**PAGE TEXT:**
By Ravinder Singh Robin/Sunil Sharma
Amritsar/Chandigarh, May 30 : Punjab, known for its agricultural productions and a vibrant culture, is today witnessing a change in farming practices.
Enterprising farmers are growing items other than food grains. A group of agriculture scientists and experts are reaching out to various villages to popularize progressive farming among villagers.
Many farmers, who till recently were only growing grains, have become entrepreneurs, especially after acquiring knowledge about latest market trends. For them, farming has become a lucrative option.
An example of how farmers have benefited from diverse farming is visible in the progress of Harchand's dairy farm in Grangan village. He is one of the 1,400 progressive dairy farmers in Punjab. He has started using waste products of dairy farming for agriculture.
Harchand has set up an automatic milk plant and today take pride in being an owner of 143 cattle, of which 60 are milch breed.
"We have adopted a chain of viable use of waste here at the farm. Dairy waste is being used for the pig farm. The pigsty waste has been used for fishery. And the water of fishery pond has been used to irrigate farms. Our farming land is chemical-free. And, we bring organic pasture for the cows. That's how we prepare natural milk. We can easily compete with the export market by preparing natural milk. Our milk is matchless," said Harchand Singh, the dairy farmer.

**SHORT TASK:** How many cattle does Harchand own, according to the article on Punjab farming?

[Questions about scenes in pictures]
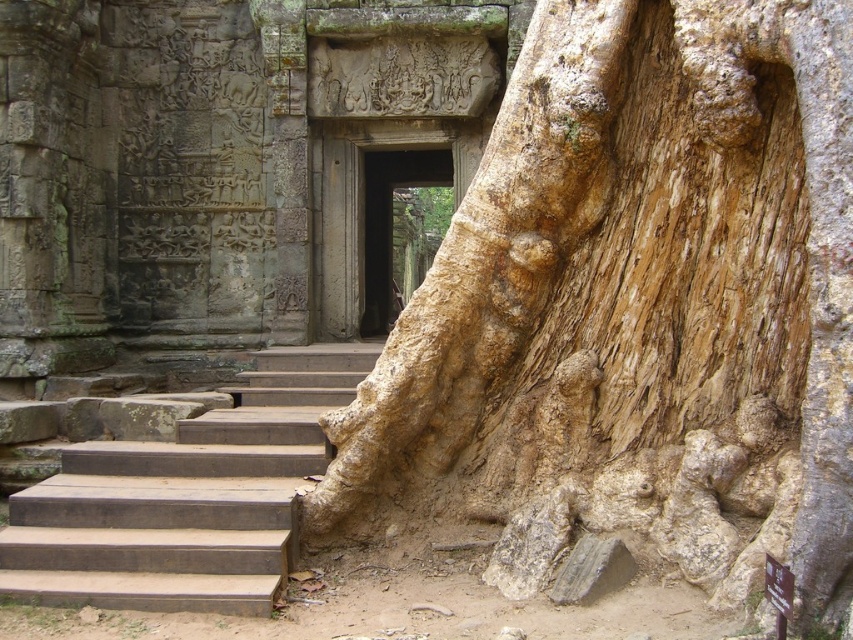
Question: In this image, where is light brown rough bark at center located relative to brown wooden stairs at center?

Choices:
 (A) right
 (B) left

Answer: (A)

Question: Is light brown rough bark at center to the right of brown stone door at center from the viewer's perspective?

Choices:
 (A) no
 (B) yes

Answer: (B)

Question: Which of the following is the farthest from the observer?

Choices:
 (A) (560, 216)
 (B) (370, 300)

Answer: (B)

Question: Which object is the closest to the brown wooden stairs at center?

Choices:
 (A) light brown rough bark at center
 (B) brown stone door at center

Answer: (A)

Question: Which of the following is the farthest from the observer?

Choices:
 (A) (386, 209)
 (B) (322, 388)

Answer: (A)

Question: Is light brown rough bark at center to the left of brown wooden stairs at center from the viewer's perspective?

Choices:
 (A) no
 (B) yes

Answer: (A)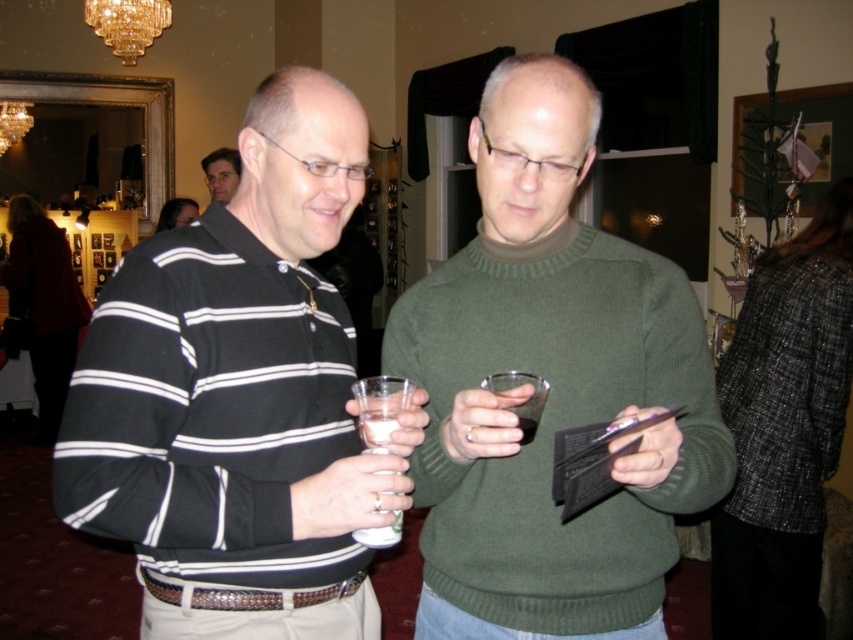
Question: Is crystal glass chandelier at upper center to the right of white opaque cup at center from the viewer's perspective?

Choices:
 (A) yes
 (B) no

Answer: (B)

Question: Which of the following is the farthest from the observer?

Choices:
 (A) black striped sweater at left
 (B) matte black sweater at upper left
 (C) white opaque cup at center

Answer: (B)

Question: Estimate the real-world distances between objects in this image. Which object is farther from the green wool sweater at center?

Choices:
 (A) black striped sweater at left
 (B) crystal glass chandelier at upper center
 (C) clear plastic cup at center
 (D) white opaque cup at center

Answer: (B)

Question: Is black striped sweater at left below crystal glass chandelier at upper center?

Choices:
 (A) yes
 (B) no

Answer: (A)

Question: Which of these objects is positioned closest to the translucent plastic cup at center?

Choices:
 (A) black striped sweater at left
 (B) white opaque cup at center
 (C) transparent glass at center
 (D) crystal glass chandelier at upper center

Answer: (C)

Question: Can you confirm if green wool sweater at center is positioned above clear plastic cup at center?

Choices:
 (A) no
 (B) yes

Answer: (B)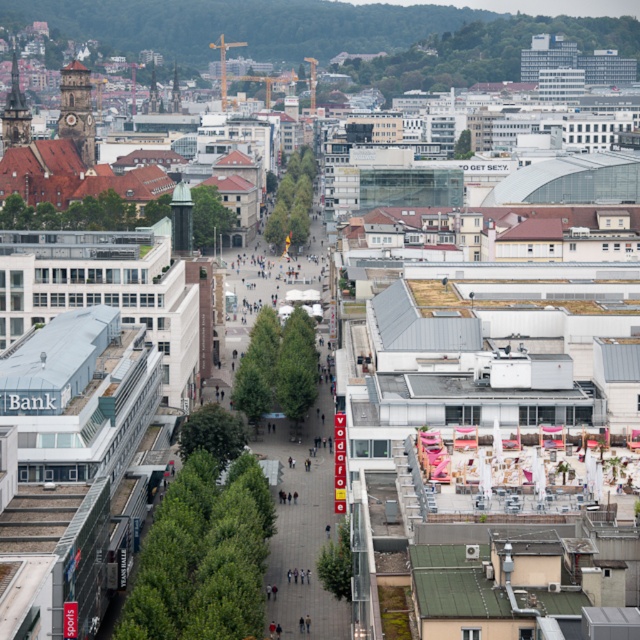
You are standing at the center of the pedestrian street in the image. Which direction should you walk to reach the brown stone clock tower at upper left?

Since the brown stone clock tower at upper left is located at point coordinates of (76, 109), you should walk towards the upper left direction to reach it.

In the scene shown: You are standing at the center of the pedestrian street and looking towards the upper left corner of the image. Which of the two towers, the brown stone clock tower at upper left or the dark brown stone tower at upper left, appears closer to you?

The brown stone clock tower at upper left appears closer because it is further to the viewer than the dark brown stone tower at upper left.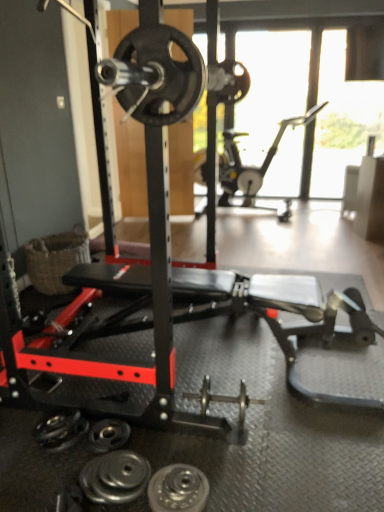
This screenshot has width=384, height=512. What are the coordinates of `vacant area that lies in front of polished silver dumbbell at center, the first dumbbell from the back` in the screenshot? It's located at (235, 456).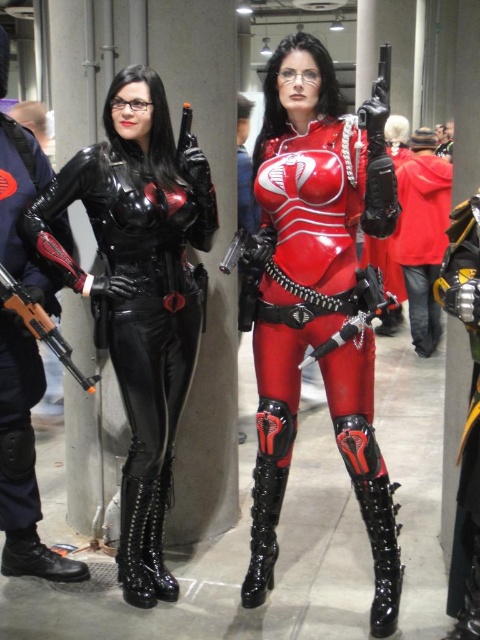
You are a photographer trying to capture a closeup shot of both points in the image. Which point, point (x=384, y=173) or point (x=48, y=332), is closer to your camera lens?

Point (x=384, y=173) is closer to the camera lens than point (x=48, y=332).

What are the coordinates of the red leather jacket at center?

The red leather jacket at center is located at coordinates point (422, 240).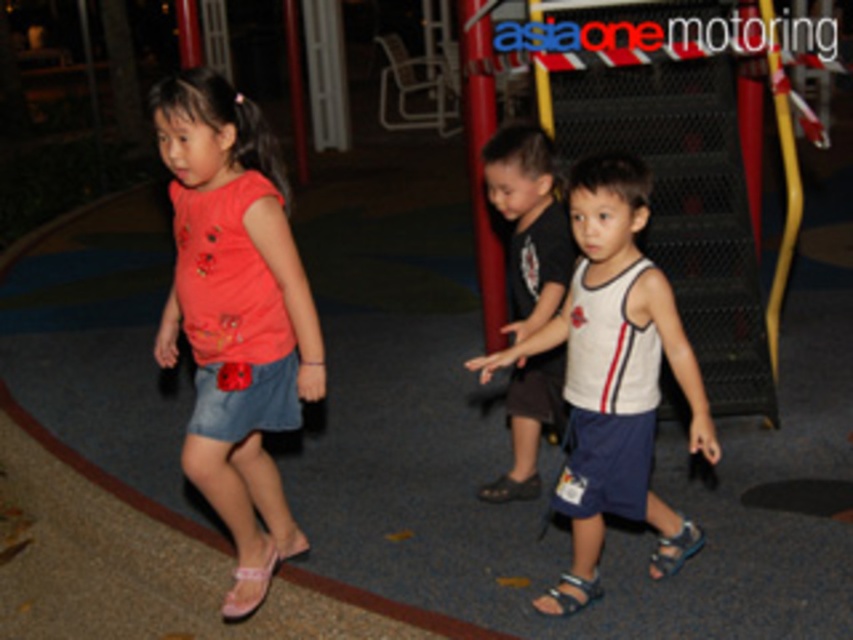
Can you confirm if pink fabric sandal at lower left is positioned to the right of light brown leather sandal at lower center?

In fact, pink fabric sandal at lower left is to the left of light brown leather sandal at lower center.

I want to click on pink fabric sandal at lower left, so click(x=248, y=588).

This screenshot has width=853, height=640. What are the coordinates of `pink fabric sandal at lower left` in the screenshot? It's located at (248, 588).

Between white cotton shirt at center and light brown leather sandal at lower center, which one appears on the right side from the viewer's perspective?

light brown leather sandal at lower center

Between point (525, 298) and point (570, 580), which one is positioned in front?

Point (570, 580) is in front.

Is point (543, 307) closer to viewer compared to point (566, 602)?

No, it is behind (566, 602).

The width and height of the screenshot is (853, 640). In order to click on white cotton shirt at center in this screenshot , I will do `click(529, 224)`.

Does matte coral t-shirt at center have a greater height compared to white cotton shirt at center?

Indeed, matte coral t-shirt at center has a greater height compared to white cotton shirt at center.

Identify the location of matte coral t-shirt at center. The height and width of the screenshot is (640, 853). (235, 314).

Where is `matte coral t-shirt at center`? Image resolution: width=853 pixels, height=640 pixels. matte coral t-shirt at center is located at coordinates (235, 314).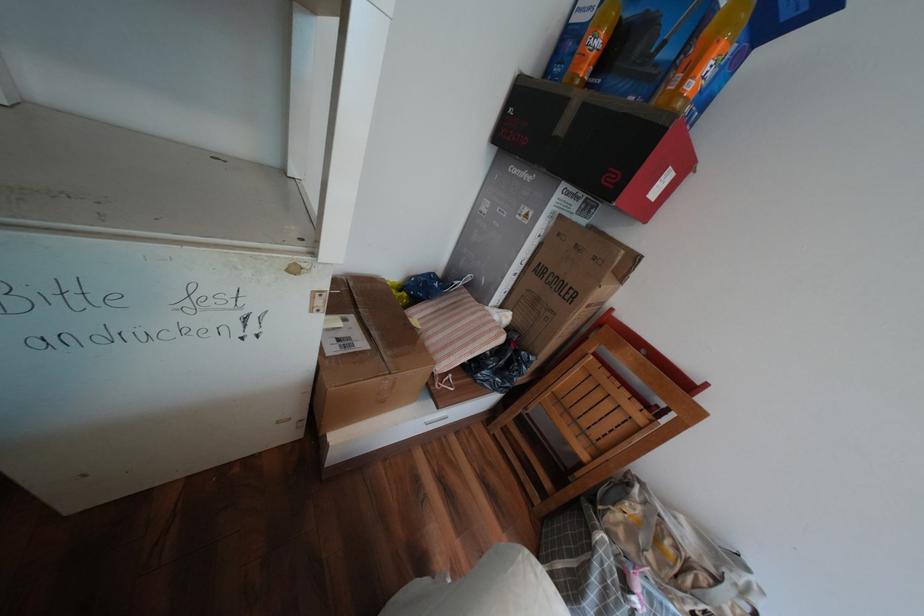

**COMPLETE OUTPUT:** 143 cattle, 60 of them milch breed.